-1

I'm trying to read some information from an excel-file using the xlrd-module. This works fine most of the time, but when the script encounters any scandinavian letters the script stops. I've been reading several posts about unicode and encoding, but I must admit I'm not familiar with it.

The cell I'm reading contains text (string) and is being read as unicode (as normal with xlrd). One example of a value that fails is Glørmestervej and it is read by xlrd as u'Gl\xf8mestervej. If I try to print the variable, the script stops. I've had most success by encoding the value with latin1:

print cellValue.encode("latin1")

which gives the result Glormestervej, but with a KeyError.

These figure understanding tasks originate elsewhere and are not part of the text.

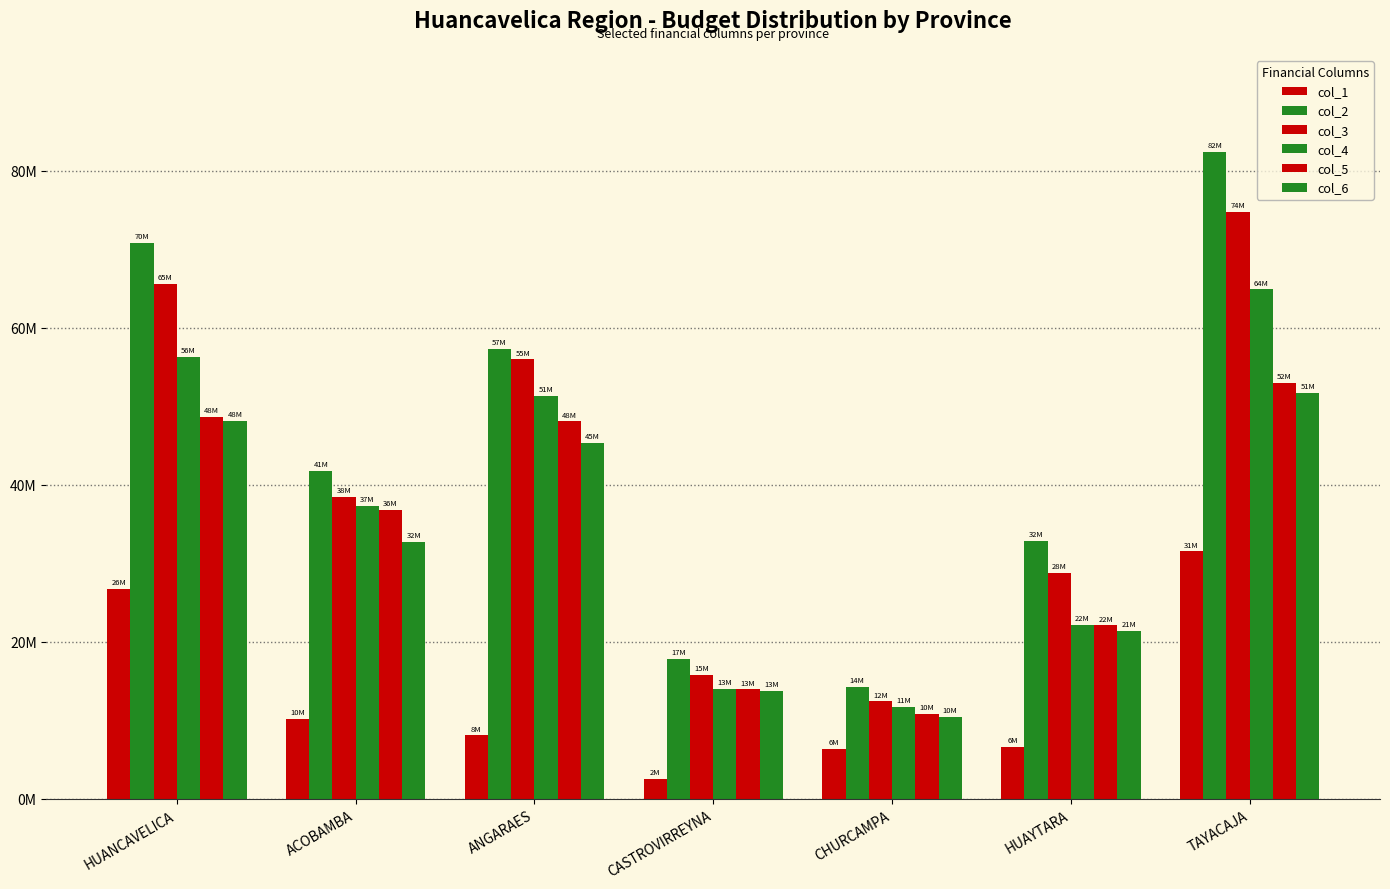

What is the value of the col_5 bar at the 2nd from the left?

36842675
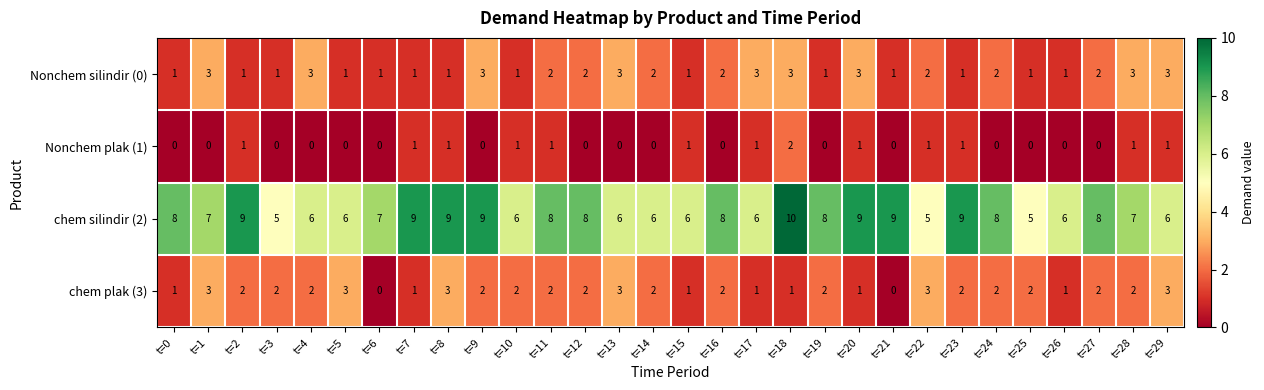

Which series has the widest spread of values?

chem silindir (2)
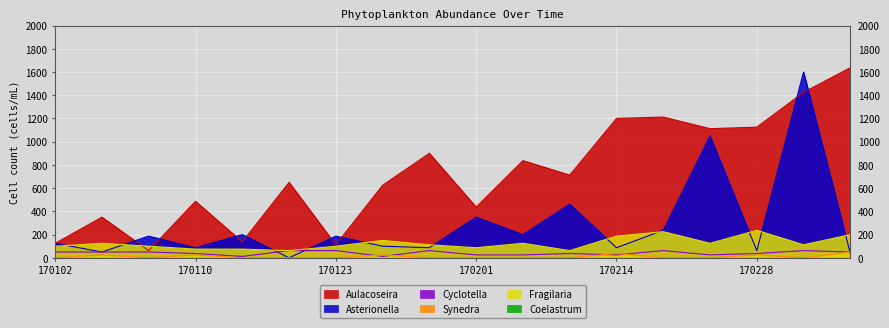

Is the value of Fragilaria at 170206 greater than the value of Asterionella at 170117?

Yes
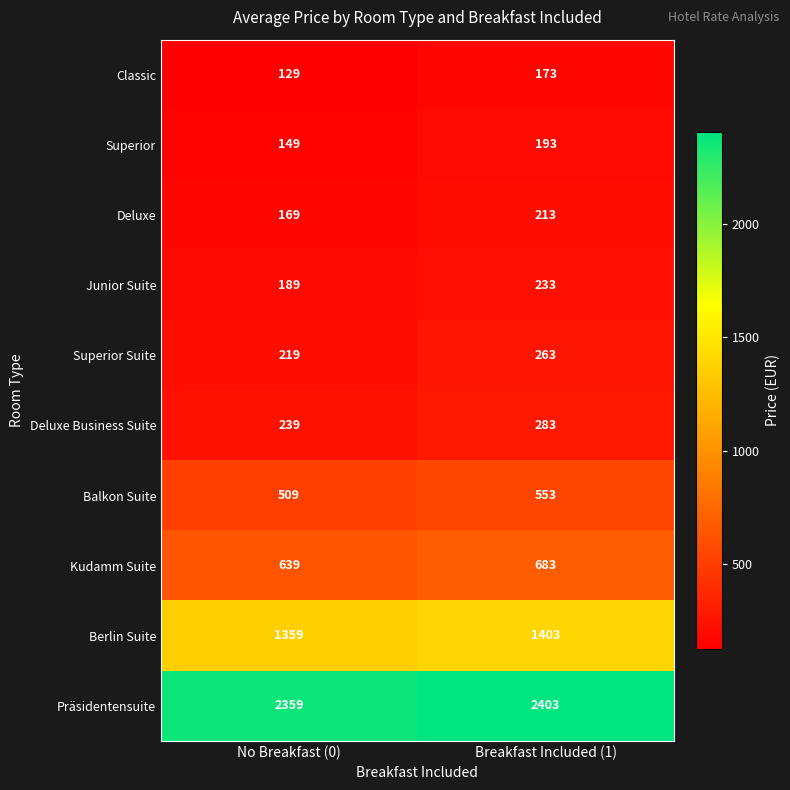

At Breakfast Included (1), list the series in order from smallest to largest.

Classic, Superior, Deluxe, Junior Suite, Superior Suite, Deluxe Business Suite, Balkon Suite, Kudamm Suite, Berlin Suite, Präsidentensuite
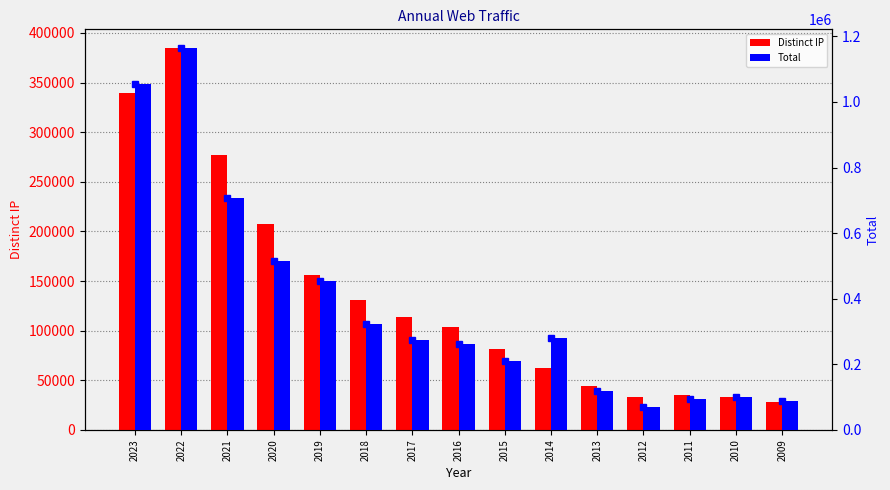

What is the value of the Total bar at the 7th from the left?

275417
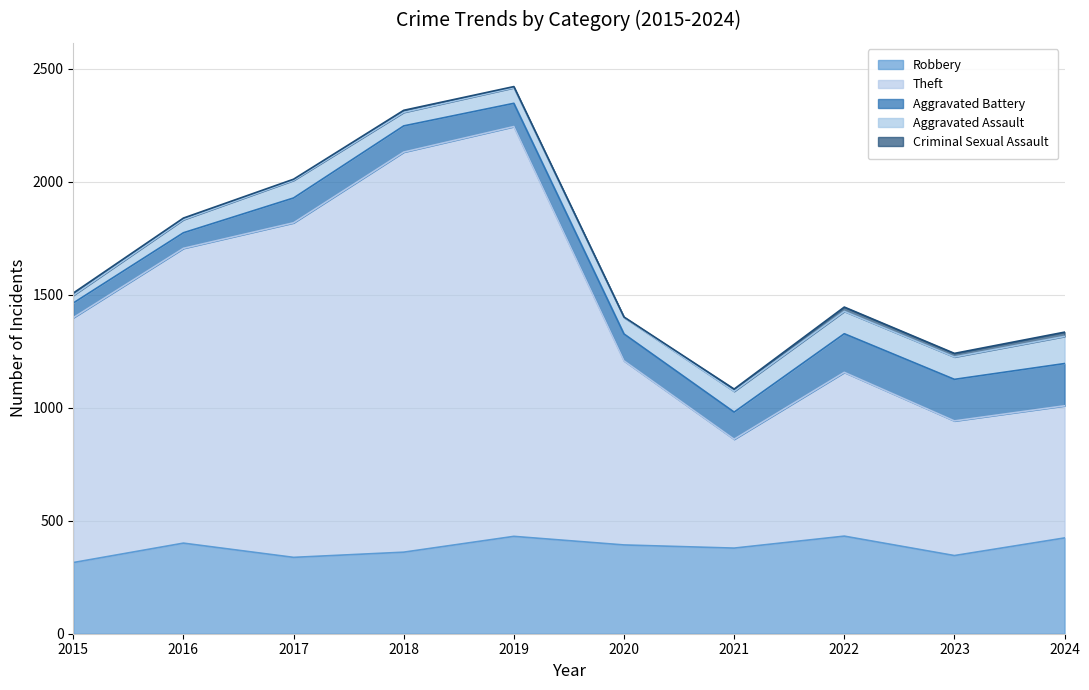

Which series has the widest spread of values?

Theft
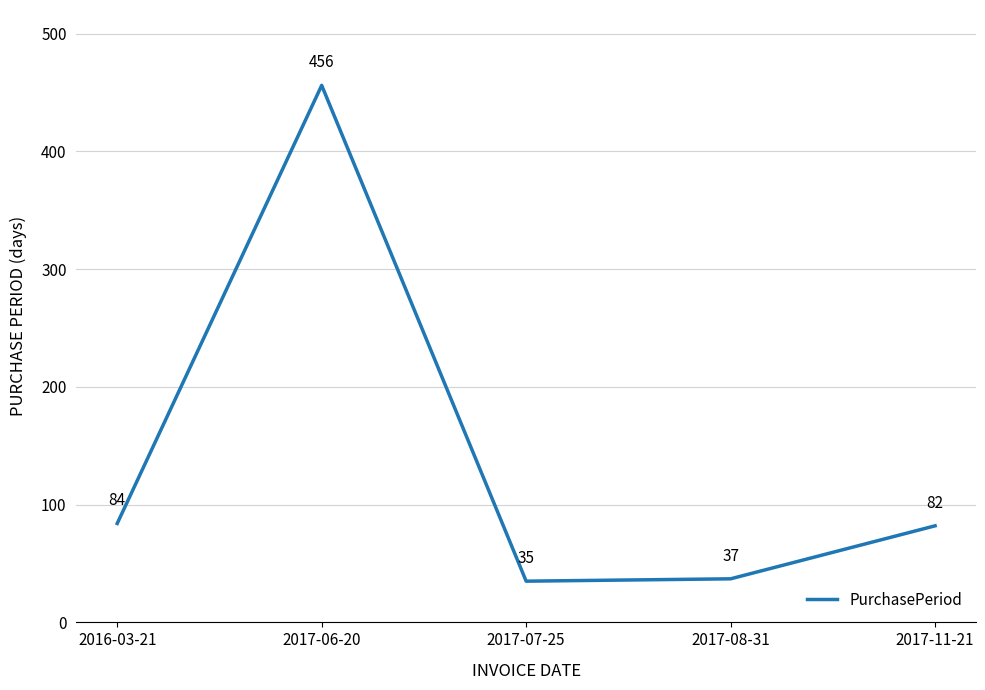

Which label corresponds to the largest value in the chart?

2017-06-20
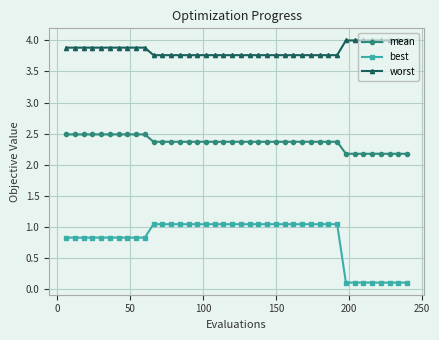

Which series has the widest spread of values?

best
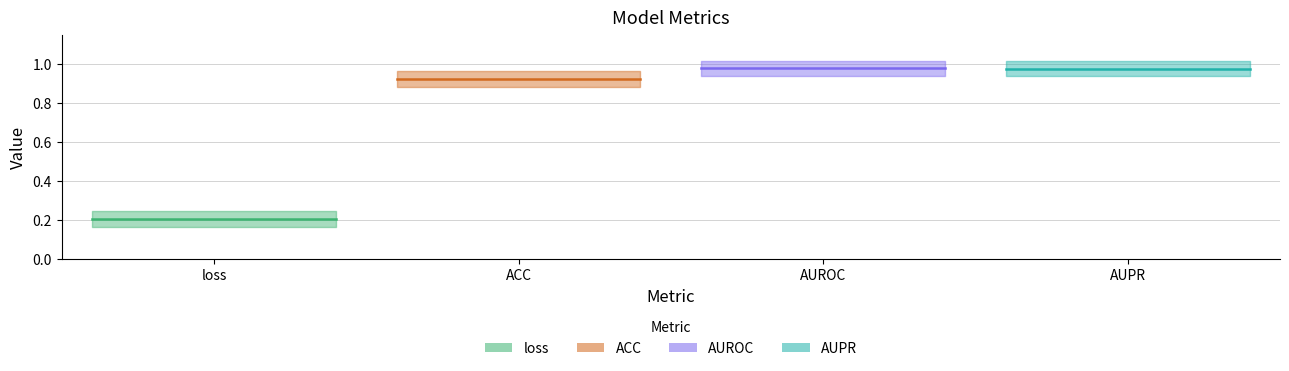

True or false: AUPR has more than 0 points higher than both neighbors.

False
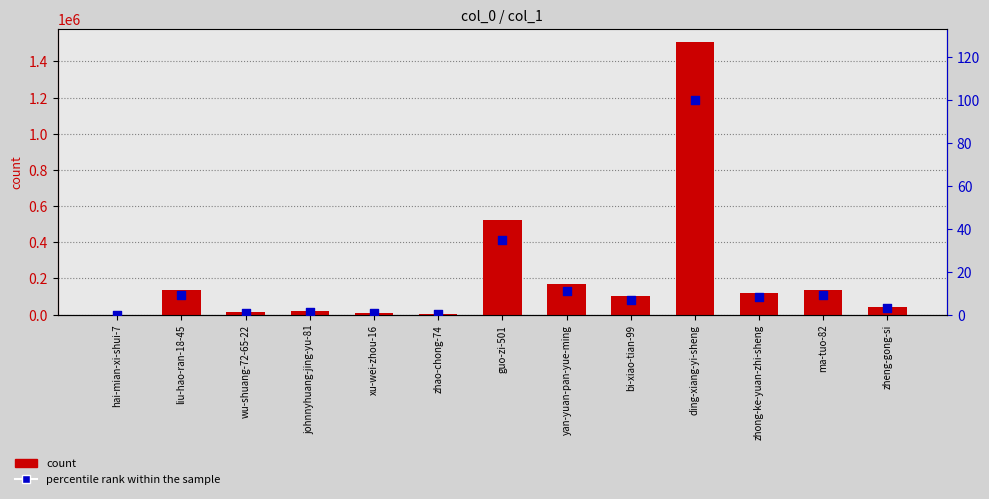

Is the value of percentile rank within the sample at xu-wei-zhou-16 greater than the value of count at xu-wei-zhou-16?

No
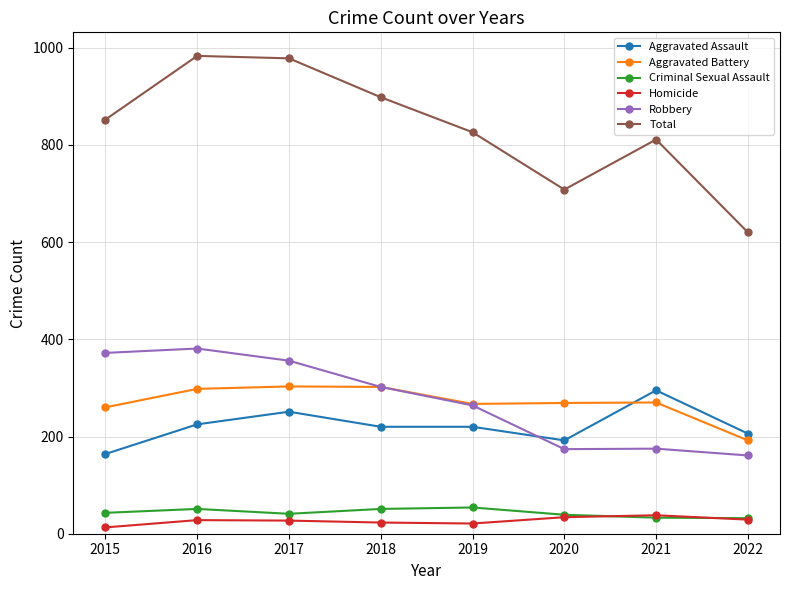

At which label does Total reach its minimum?

2022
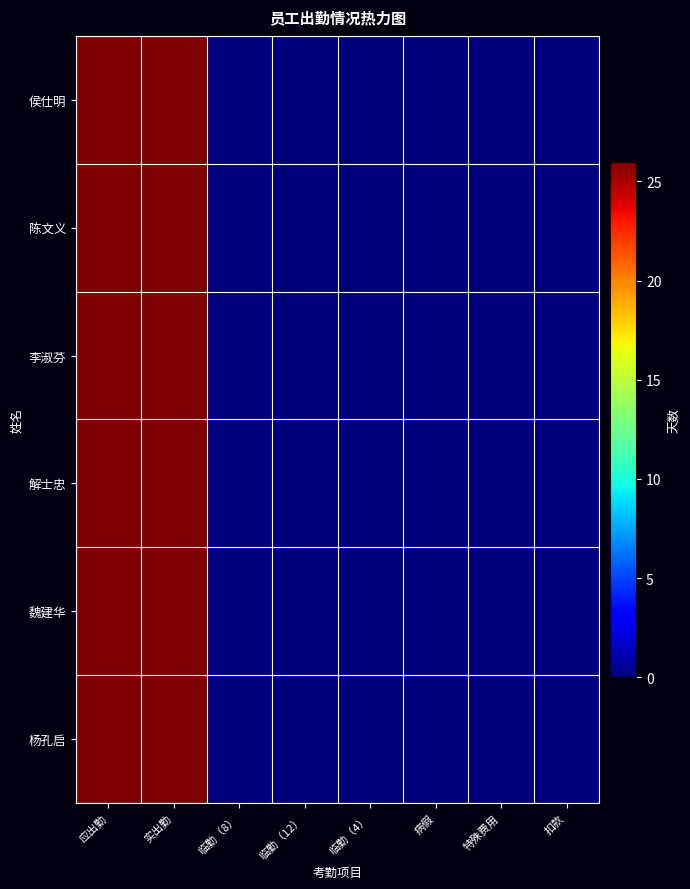

How many distinct data groups are displayed?

6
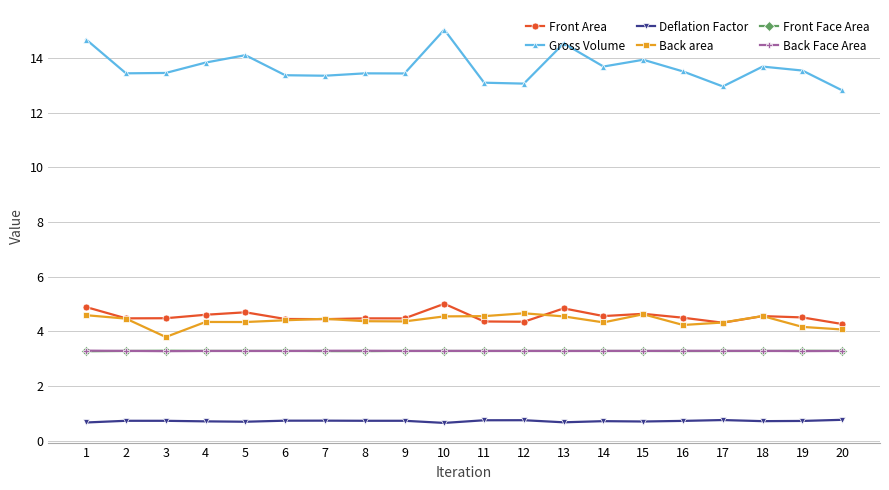

True or false: Front Face Area has more than 1 interior local peaks.

True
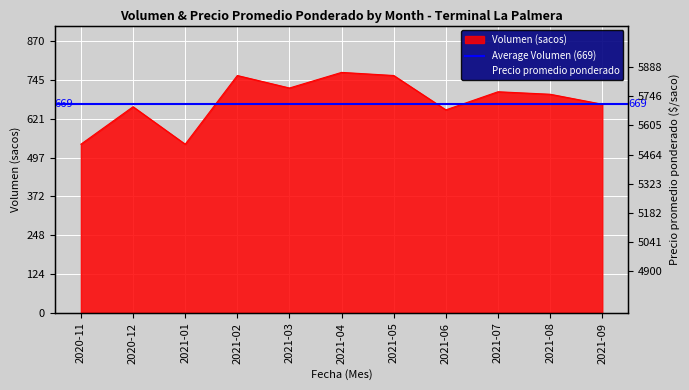

How many lines are shown in the chart?

2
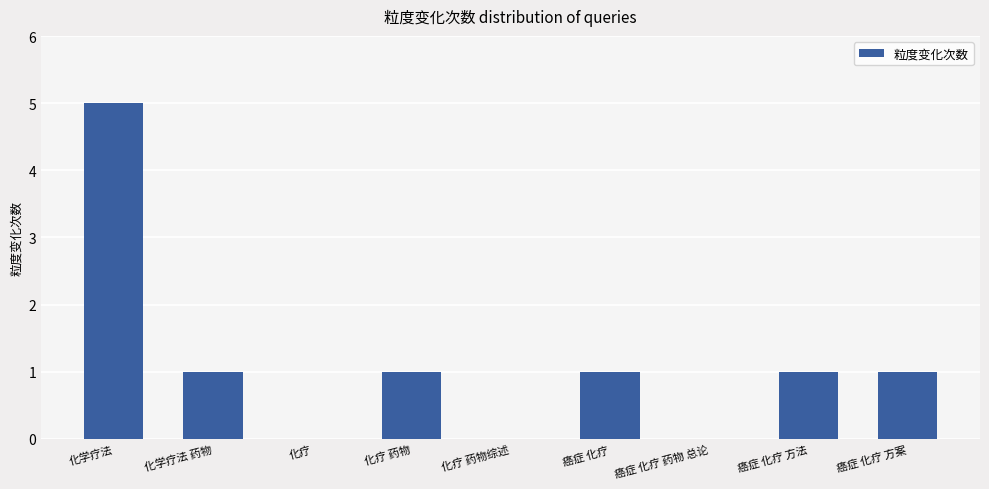

The chart shows a value of 1 at 化学疗法 药物. True or false?

True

How do I get the variable to become a string with ø instead of \xf8? The reason is that I need to use it as an input to another service and it does not seem to work using unicode.

Regards, Torbjørn

  • 1
    `u'Gl\xf8mestervej' == u'Glømestervej'` – Stop harming Monica Oct 18 '17 at 14:10
  • You may find this article helpful: [Pragmatic Unicode](http://nedbatchelder.com/text/unipain.html), which was written by SO veteran Ned Batchelder. BTW, if you migrate to Python 3 you'll get much saner Unicode handling. – PM 2Ring Oct 18 '17 at 14:25
  • 1
    With `s=u'Gl\xf8mestervej'` then `print s` _should_ work correctly to output `Glømestervej`, if your terminal is using an encoding (and font) that can handle `ø` . But you can also encode it explicitly with `print s.encode('utf-8')`, assuming that your terminal is correctly set to use UTF-8 encoding. – PM 2Ring Oct 18 '17 at 14:32
  • @PM2Ring Thank you for the article. Unfortunatly it's not possible to migrate to Python 3 at the moment, since ArcGIS (in which the script is run) doesn't support it yet. By using encode('utf-8') print displays `GlA,rmestervej`, and without encoding the program just stops. No exception is thrown. – Torbjørn Dallokken Oct 18 '17 at 14:34
  • 1
    "just stops" is odd. Assuming Windows, `print u'Gl\xf8metervej` should raise a traceback if the character isn't supported in the default encoding. I installed `xlrd`, created a worksheet with that word in it, read it with `xlrd`, and printed it and got a Traceback. I switched the console encoding (via the shell `chcp` command in Windows) to one that supported `ø` and it printed correctly. The problem must be in code not shown. – Mark Tolonen Oct 18 '17 at 16:29
  • Thanks for you comments, @MarkTolonen. I've found something interesting. I've been using Visual Studio Python Development Tools for creating the script and debugging and the output from here is wrong. Now I've tried running the script in IDLE (included with ArcGIS) and the script runs correct. – Torbjørn Dallokken Oct 19 '17 at 06:43

1 Answers1

0

I'm happy to say the problem have been solved, in fact there were not any error after all. There were some permission-issues with the user that I used for calling the service in which the variable was used. Thank you for your response!